#### About this task
Reproduce every line of the listing below, substituting "Gabon" for each occurrence of "Cameroon" and keeping everything else unchanged.

==== Study material

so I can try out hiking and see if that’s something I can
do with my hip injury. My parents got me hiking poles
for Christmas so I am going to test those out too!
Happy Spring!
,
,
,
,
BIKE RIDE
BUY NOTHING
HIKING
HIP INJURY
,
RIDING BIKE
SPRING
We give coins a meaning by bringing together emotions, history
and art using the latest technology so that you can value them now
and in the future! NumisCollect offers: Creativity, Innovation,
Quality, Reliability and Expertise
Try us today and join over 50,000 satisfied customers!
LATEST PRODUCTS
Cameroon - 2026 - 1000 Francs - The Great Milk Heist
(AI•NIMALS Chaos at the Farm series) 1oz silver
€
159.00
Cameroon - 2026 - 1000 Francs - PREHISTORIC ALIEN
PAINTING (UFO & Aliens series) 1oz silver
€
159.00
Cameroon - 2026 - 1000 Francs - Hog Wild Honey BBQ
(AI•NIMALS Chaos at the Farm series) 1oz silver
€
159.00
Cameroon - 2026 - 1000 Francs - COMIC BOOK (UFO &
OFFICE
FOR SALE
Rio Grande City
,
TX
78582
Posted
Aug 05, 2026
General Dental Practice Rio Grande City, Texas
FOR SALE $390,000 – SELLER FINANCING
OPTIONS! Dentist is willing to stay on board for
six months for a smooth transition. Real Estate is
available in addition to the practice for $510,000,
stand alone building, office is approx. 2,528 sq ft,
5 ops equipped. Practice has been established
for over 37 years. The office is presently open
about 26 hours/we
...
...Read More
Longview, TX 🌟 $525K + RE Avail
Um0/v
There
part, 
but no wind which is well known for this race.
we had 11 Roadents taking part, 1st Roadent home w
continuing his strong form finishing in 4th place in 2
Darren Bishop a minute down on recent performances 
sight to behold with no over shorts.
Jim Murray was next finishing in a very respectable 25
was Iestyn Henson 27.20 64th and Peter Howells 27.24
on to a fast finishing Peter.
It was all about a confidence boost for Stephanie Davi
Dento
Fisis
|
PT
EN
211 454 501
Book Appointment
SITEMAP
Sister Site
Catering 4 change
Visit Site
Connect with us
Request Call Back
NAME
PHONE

========

#### Final answer
so I can try out hiking and see if that’s something I can
do with my hip injury. My parents got me hiking poles
for Christmas so I am going to test those out too!
Happy Spring!
,
,
,
,
BIKE RIDE
BUY NOTHING
HIKING
HIP INJURY
,
RIDING BIKE
SPRING
We give coins a meaning by bringing together emotions, history
and art using the latest technology so that you can value them now
and in the future! NumisCollect offers: Creativity, Innovation,
Quality, Reliability and Expertise
Try us today and join over 50,000 satisfied customers!
LATEST PRODUCTS
Gabon - 2026 - 1000 Francs - The Great Milk Heist
(AI•NIMALS Chaos at the Farm series) 1oz silver
€
159.00
Gabon - 2026 - 1000 Francs - PREHISTORIC ALIEN
PAINTING (UFO & Aliens series) 1oz silver
€
159.00
Gabon - 2026 - 1000 Francs - Hog Wild Honey BBQ
(AI•NIMALS Chaos at the Farm series) 1oz silver
€
159.00
Gabon - 2026 - 1000 Francs - COMIC BOOK (UFO &
OFFICE
FOR SALE
Rio Grande City
,
TX
78582
Posted
Aug 05, 2026
General Dental Practice Rio Grande City, Texas
FOR SALE $390,000 – SELLER FINANCING
OPTIONS! Dentist is willing to stay on board for
six months for a smooth transition. Real Estate is
available in addition to the practice for $510,000,
stand alone building, office is approx. 2,528 sq ft,
5 ops equipped. Practice has been established
for over 37 years. The office is presently open
about 26 hours/we
...
...Read More
Longview, TX 🌟 $525K + RE Avail
Um0/v
There
part, 
but no wind which is well known for this race.
we had 11 Roadents taking part, 1st Roadent home w
continuing his strong form finishing in 4th place in 2
Darren Bishop a minute down on recent performances 
sight to behold with no over shorts.
Jim Murray was next finishing in a very respectable 25
was Iestyn Henson 27.20 64th and Peter Howells 27.24
on to a fast finishing Peter.
It was all about a confidence boost for Stephanie Davi
Dento
Fisis
|
PT
EN
211 454 501
Book Appointment
SITEMAP
Sister Site
Catering 4 change
Visit Site
Connect with us
Request Call Back
NAME
PHONE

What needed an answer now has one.